▶ [Data section]
====

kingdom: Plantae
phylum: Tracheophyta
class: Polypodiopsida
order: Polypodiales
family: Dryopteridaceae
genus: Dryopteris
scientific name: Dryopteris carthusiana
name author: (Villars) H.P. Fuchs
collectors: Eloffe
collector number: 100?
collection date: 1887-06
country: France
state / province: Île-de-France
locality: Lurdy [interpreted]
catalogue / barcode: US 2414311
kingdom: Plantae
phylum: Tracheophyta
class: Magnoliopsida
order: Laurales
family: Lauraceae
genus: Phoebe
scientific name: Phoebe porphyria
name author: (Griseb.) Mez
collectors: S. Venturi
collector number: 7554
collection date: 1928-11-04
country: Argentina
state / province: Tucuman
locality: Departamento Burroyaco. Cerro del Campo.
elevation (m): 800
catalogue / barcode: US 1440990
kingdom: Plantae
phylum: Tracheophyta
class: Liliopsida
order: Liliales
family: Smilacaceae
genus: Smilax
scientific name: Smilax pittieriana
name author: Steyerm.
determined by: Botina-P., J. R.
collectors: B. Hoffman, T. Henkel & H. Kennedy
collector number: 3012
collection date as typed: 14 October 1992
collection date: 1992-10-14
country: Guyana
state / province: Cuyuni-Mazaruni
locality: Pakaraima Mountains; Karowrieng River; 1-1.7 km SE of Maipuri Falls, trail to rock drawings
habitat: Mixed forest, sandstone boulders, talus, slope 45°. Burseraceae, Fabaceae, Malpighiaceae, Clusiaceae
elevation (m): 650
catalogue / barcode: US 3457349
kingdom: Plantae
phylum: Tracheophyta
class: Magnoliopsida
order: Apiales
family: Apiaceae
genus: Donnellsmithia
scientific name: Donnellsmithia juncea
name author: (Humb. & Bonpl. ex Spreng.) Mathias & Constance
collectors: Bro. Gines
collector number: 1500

====

▶ [Task] Transcribe every line of all the items above, keeping each one character for character.

▶ [Reply]
kingdom: Plantae
phylum: Tracheophyta
class: Polypodiopsida
order: Polypodiales
family: Dryopteridaceae
genus: Dryopteris
scientific name: Dryopteris carthusiana
name author: (Villars) H.P. Fuchs
collectors: Eloffe
collector number: 100?
collection date: 1887-06
country: France
state / province: Île-de-France
locality: Lurdy [interpreted]
catalogue / barcode: US 2414311
kingdom: Plantae
phylum: Tracheophyta
class: Magnoliopsida
order: Laurales
family: Lauraceae
genus: Phoebe
scientific name: Phoebe porphyria
name author: (Griseb.) Mez
collectors: S. Venturi
collector number: 7554
collection date: 1928-11-04
country: Argentina
state / province: Tucuman
locality: Departamento Burroyaco. Cerro del Campo.
elevation (m): 800
catalogue / barcode: US 1440990
kingdom: Plantae
phylum: Tracheophyta
class: Liliopsida
order: Liliales
family: Smilacaceae
genus: Smilax
scientific name: Smilax pittieriana
name author: Steyerm.
determined by: Botina-P., J. R.
collectors: B. Hoffman, T. Henkel & H. Kennedy
collector number: 3012
collection date as typed: 14 October 1992
collection date: 1992-10-14
country: Guyana
state / province: Cuyuni-Mazaruni
locality: Pakaraima Mountains; Karowrieng River; 1-1.7 km SE of Maipuri Falls, trail to rock drawings
habitat: Mixed forest, sandstone boulders, talus, slope 45°. Burseraceae, Fabaceae, Malpighiaceae, Clusiaceae
elevation (m): 650
catalogue / barcode: US 3457349
kingdom: Plantae
phylum: Tracheophyta
class: Magnoliopsida
order: Apiales
family: Apiaceae
genus: Donnellsmithia
scientific name: Donnellsmithia juncea
name author: (Humb. & Bonpl. ex Spreng.) Mathias & Constance
collectors: Bro. Gines
collector number: 1500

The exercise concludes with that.